At that time, there was little development in that portion of the city, but local residents had concerns over safety with the dangers that might present themselves with patients.
Eventually the concern dissipated and work began on the new location of the Norwood Health Care facility.
In March 1974, 100 plus patients were relocated from the outdated facilities on Galvin Avenue to the new institution on Chestnut Avenue.

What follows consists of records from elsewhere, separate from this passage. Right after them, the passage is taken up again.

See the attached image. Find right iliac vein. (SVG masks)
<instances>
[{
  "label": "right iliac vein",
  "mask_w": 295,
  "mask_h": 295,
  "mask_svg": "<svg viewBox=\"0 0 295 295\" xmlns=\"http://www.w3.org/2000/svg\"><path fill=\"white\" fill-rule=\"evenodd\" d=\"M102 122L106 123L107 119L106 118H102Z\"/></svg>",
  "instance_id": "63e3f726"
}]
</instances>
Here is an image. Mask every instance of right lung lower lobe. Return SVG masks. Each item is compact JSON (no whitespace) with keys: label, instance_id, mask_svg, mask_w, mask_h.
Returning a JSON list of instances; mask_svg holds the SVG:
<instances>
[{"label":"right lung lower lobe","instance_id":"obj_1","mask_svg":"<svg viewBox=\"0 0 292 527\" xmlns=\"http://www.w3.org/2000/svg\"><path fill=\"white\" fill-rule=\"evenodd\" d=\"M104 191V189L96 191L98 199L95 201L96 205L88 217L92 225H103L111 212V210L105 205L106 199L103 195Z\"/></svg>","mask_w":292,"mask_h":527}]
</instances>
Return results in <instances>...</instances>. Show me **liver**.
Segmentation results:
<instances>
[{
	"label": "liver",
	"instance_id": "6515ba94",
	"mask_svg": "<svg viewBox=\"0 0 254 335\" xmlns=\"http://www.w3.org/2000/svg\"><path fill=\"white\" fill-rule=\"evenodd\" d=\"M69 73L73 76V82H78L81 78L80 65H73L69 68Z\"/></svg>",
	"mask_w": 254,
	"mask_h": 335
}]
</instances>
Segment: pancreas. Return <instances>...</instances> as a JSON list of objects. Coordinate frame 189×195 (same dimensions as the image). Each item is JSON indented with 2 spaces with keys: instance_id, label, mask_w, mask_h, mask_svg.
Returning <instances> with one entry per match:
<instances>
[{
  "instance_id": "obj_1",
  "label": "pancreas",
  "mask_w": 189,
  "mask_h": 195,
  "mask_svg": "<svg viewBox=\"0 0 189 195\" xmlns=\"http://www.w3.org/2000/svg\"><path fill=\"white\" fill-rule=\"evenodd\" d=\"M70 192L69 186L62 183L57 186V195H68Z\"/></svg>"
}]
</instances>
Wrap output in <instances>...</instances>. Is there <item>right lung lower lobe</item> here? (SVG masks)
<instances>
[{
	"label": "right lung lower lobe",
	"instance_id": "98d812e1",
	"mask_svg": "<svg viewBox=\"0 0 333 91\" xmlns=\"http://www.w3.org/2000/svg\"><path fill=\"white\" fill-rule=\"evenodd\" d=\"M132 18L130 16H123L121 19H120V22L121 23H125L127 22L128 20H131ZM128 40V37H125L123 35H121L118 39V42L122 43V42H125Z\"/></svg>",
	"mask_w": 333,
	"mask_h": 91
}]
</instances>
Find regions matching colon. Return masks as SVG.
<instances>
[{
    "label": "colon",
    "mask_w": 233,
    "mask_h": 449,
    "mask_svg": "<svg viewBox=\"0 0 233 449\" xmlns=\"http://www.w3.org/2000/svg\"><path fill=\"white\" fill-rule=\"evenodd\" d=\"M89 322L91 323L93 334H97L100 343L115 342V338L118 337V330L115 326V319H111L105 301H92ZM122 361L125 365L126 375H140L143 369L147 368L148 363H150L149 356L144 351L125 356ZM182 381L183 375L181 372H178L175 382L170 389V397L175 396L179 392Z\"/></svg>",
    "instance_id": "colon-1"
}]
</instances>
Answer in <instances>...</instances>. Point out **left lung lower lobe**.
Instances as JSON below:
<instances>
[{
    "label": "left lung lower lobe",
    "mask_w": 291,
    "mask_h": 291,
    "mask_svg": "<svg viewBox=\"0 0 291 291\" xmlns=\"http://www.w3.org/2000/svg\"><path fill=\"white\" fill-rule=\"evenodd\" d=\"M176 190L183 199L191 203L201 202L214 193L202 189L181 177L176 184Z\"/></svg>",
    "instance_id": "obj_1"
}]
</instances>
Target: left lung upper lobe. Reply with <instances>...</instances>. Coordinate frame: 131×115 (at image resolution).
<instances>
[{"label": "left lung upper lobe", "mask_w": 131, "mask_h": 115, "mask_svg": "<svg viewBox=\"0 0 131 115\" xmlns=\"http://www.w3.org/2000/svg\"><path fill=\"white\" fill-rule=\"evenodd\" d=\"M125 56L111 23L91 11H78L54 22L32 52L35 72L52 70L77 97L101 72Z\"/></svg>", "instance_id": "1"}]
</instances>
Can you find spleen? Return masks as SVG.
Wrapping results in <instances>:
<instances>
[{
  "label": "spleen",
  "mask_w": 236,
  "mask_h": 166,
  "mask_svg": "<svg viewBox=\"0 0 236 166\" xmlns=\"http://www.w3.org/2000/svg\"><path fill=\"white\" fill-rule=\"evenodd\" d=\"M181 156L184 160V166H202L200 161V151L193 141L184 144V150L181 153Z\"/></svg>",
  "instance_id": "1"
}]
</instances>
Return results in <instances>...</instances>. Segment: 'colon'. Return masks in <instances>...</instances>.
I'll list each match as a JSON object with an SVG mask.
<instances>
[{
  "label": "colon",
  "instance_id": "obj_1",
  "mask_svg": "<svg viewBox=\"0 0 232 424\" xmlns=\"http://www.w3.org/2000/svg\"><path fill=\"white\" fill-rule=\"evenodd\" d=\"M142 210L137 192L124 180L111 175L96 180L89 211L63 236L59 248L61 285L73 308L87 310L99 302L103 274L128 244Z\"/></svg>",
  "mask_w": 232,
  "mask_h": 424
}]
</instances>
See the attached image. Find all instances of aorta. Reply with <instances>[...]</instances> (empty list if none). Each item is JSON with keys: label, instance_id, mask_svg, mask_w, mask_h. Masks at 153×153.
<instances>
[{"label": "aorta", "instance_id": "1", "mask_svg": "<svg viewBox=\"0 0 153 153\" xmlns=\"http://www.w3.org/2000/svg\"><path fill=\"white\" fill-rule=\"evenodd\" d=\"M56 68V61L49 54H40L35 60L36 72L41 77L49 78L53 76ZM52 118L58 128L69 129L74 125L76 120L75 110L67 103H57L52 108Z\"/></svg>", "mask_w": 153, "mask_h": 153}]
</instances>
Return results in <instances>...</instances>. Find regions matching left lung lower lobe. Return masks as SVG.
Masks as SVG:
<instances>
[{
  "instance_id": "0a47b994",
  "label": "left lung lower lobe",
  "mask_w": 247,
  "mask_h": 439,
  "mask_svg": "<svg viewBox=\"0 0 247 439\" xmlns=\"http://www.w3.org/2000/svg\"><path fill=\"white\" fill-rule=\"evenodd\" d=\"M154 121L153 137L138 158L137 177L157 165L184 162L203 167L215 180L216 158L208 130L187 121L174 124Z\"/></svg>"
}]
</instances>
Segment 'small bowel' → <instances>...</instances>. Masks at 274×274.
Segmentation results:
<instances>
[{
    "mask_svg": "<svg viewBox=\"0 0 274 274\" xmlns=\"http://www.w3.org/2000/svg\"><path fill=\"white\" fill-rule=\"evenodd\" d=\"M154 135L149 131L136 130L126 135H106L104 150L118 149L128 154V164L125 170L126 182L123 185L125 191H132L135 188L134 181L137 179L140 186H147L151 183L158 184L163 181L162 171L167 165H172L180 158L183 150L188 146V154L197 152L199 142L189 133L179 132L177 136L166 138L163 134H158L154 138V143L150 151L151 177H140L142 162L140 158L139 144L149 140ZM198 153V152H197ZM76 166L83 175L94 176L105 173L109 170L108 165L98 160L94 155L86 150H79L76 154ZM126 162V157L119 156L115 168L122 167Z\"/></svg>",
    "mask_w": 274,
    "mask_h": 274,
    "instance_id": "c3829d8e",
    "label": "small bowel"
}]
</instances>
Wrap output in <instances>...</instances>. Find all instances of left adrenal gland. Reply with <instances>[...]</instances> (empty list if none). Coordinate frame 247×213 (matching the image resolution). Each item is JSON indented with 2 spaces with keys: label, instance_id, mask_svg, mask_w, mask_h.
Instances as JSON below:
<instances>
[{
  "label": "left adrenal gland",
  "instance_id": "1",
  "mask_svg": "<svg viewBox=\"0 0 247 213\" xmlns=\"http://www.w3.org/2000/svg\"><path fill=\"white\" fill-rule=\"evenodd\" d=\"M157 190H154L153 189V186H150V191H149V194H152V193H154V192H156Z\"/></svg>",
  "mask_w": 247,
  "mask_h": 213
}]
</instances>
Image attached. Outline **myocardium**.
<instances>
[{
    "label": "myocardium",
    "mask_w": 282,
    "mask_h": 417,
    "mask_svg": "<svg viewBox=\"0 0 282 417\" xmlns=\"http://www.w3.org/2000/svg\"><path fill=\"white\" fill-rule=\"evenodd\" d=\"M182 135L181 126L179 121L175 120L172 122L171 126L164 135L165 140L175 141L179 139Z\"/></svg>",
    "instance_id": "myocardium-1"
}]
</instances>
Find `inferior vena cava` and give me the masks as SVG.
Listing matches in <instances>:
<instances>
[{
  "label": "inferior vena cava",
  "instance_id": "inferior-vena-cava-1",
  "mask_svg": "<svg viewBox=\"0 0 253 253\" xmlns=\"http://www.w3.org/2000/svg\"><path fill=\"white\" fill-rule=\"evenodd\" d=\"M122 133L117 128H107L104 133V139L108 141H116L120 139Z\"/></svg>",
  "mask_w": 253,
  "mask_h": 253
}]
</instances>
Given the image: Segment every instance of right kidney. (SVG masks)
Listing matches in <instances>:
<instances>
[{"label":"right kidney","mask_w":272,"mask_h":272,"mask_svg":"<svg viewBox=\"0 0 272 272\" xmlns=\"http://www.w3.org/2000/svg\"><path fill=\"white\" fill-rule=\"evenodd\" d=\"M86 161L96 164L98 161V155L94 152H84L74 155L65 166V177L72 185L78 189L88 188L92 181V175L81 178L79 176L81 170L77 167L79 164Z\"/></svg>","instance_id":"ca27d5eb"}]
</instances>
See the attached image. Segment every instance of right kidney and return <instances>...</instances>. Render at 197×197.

Prior to the year of the transition, the facility had been licensed with the state as a county mental hospital. The hospital administered to patients dealing with mental illness, intellectual and developmental disabilities, and those dealing with alcohol and drug abuse.
In 1974, licensing regulations were changed and treatment facilities were licensed separately in the various areas of their treatment. At that point, Norwood Health Center was licensed as a specialty psychiatric hospital and nursing home.
More than a decade later, the licensing was updated to include treatment for adults with developmental disabilities.
The original Galvin Avenue facilities were abandoned as a working treatment facility. Under seven decades old, it had not achieved its useful life but could no longer fit the needs of a changing society.
The structure bore witness to changing treatment and perception of mental illness. Built in a time when mental institutions were exploding and residents were viewed as “lunatics” and grouped into two categories – mania and melancholy, the facility saw the best and the worst of progression.
From work therapy, to bleeding procedures, ice baths, lobotomies, and electroconvulsive shock therapy, treatment evolved over those decades.
Practices today have developed into an understanding of the full spectrum of mental illness, as well as more targeted methods on how to treat them.